Task instructions => Please set down exactly the lines of the listing below from the line containing "right eye: (199, 153)" through the line containing "right knee: (126, 156)", both lines included, leaving out all other lines.

Exercise data =>
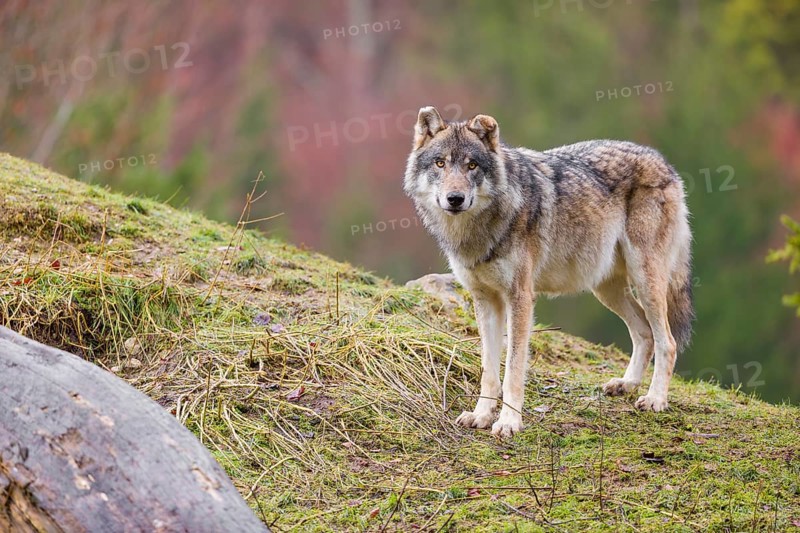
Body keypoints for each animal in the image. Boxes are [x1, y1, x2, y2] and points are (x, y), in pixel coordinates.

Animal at [404, 106, 694, 438]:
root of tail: (662, 160)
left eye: (472, 165)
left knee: (667, 341)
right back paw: (626, 384)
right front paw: (481, 416)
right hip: (606, 289)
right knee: (644, 332)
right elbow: (489, 370)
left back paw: (655, 399)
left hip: (645, 280)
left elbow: (513, 368)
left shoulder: (520, 298)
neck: (478, 230)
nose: (455, 199)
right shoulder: (485, 299)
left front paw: (509, 422)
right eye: (440, 163)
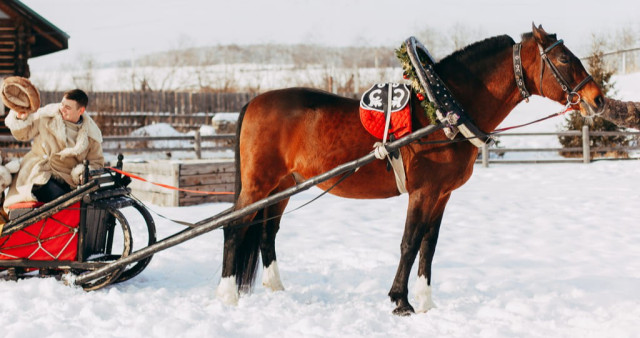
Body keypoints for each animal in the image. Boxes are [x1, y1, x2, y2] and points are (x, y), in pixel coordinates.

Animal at [216, 24, 604, 316]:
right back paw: (227, 295)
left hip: (283, 186)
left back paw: (276, 288)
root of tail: (254, 101)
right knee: (234, 228)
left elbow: (429, 245)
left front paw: (427, 301)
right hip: (259, 185)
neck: (442, 112)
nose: (597, 99)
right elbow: (409, 242)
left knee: (267, 231)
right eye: (564, 58)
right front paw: (400, 301)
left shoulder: (442, 195)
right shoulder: (423, 192)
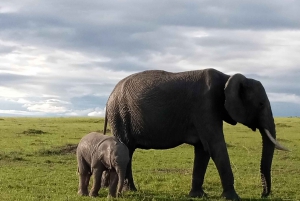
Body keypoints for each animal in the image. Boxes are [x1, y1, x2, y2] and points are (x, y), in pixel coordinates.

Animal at [103, 68, 288, 200]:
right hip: (119, 115)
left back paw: (131, 191)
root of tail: (109, 96)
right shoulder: (205, 106)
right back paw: (128, 192)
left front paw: (198, 196)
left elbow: (203, 150)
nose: (263, 194)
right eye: (261, 104)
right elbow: (215, 146)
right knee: (126, 149)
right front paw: (233, 198)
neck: (227, 77)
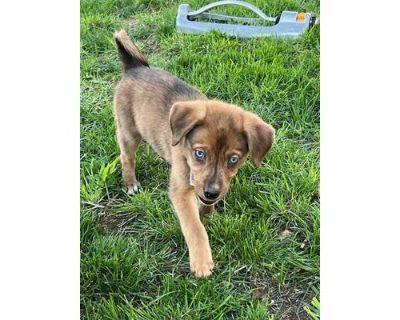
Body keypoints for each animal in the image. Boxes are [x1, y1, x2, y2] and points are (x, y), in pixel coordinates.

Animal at [112, 30, 276, 278]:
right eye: (199, 153)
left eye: (233, 159)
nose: (211, 193)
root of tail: (135, 67)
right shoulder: (181, 189)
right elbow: (194, 227)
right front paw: (201, 261)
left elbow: (205, 210)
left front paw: (208, 214)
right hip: (128, 130)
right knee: (126, 156)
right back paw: (130, 183)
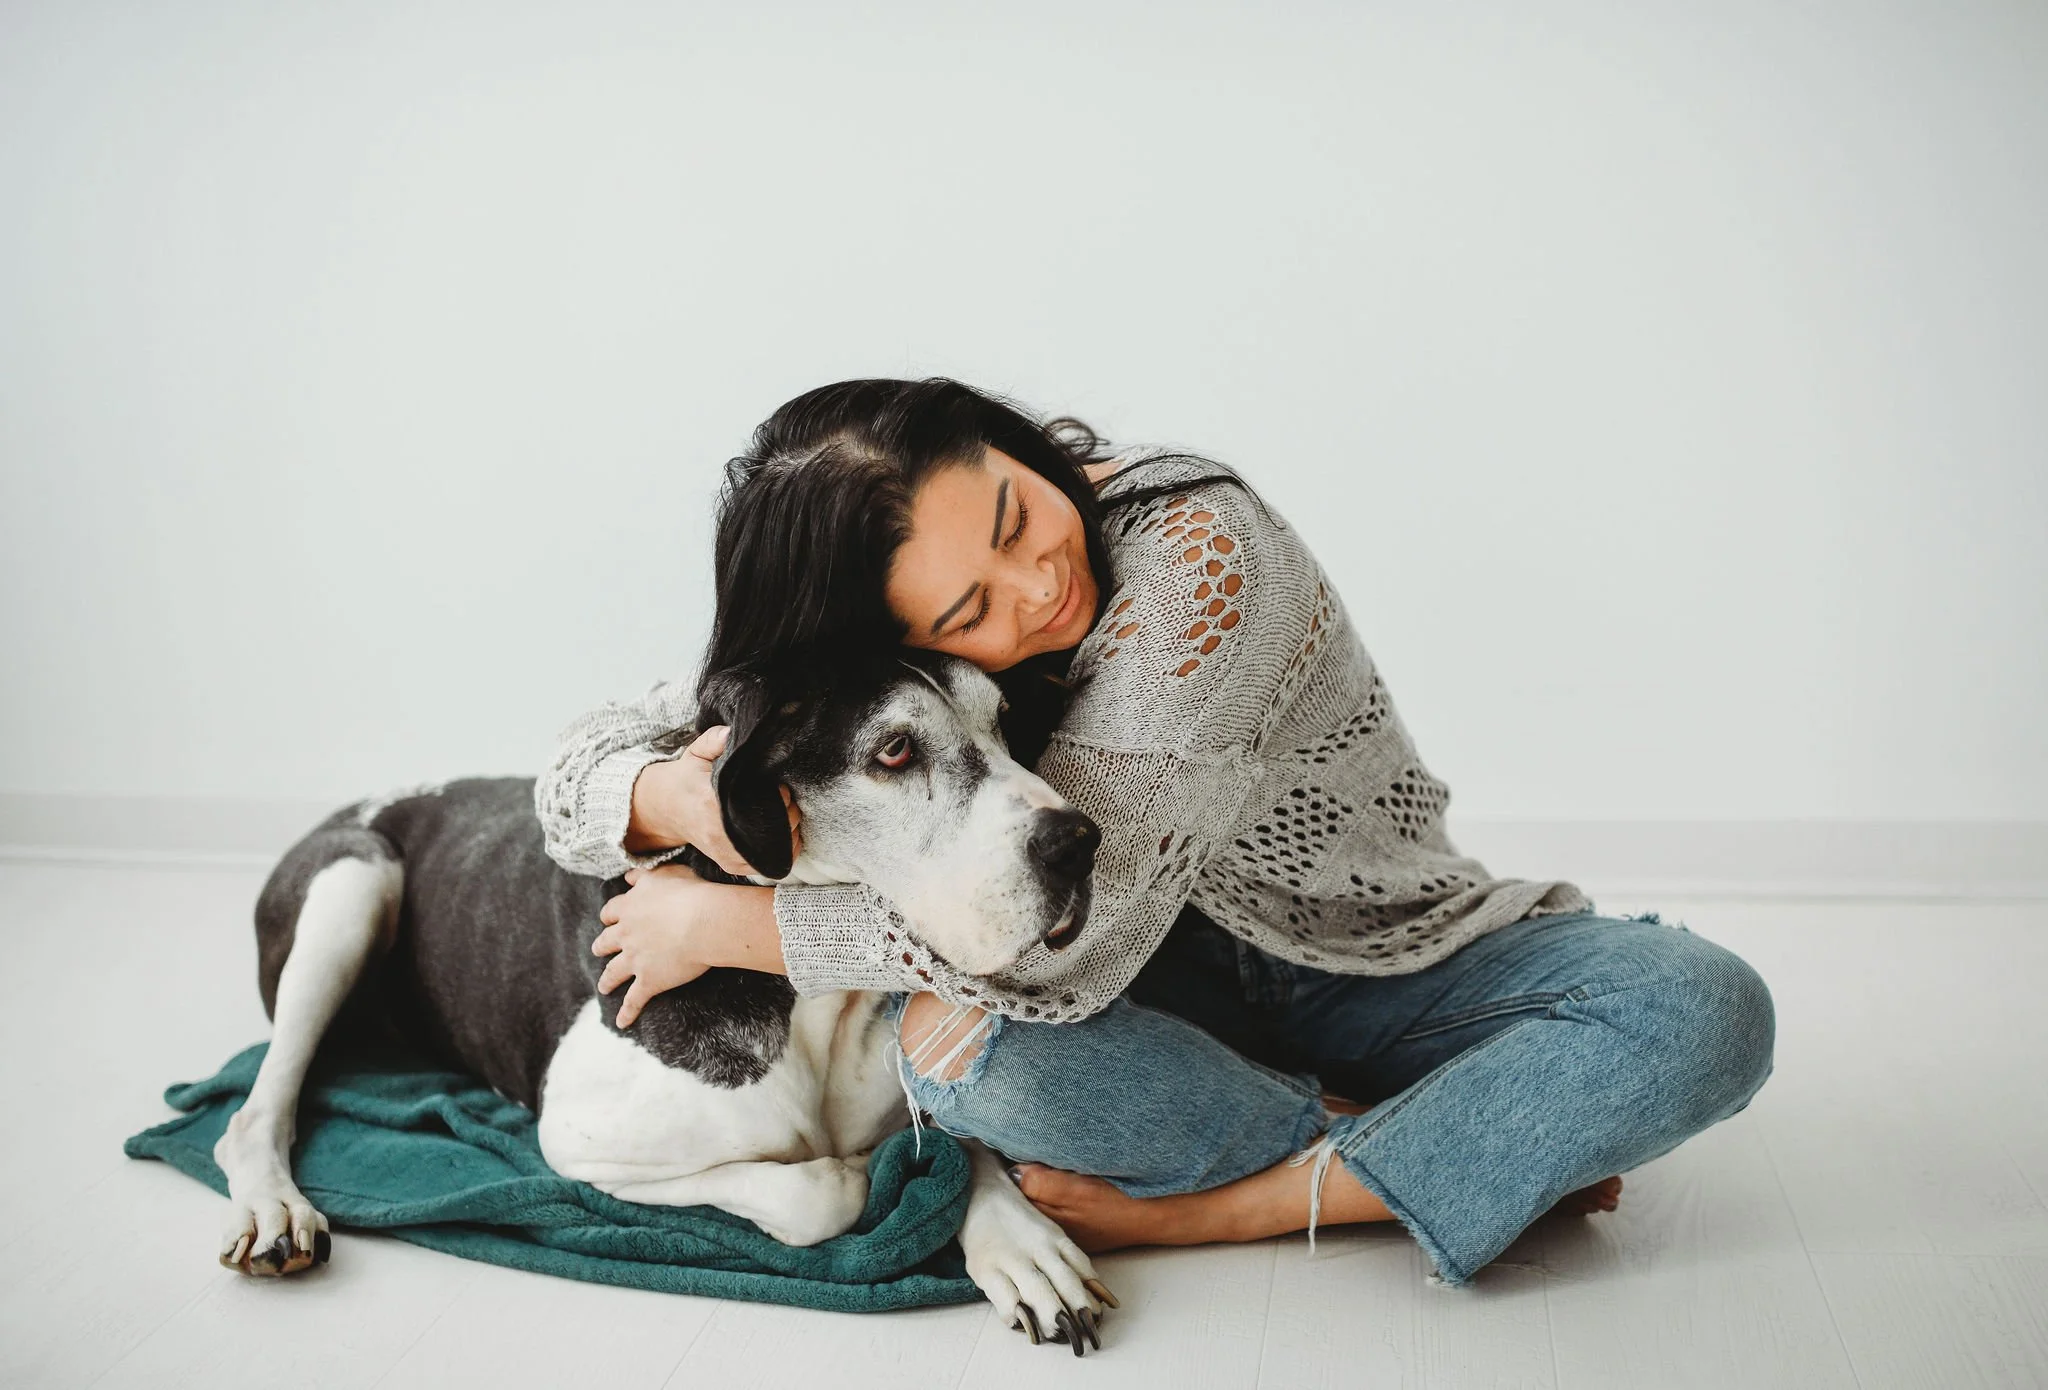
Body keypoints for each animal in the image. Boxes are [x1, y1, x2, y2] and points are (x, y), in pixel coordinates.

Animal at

Response to the exercise =>
right eye: (199, 153)
left eye: (233, 159)
nose: (211, 193)
root of tail: (135, 67)
right shoulder: (181, 189)
right elbow: (194, 227)
right front paw: (201, 261)
left elbow: (205, 210)
left front paw: (208, 214)
right hip: (128, 130)
right knee: (126, 156)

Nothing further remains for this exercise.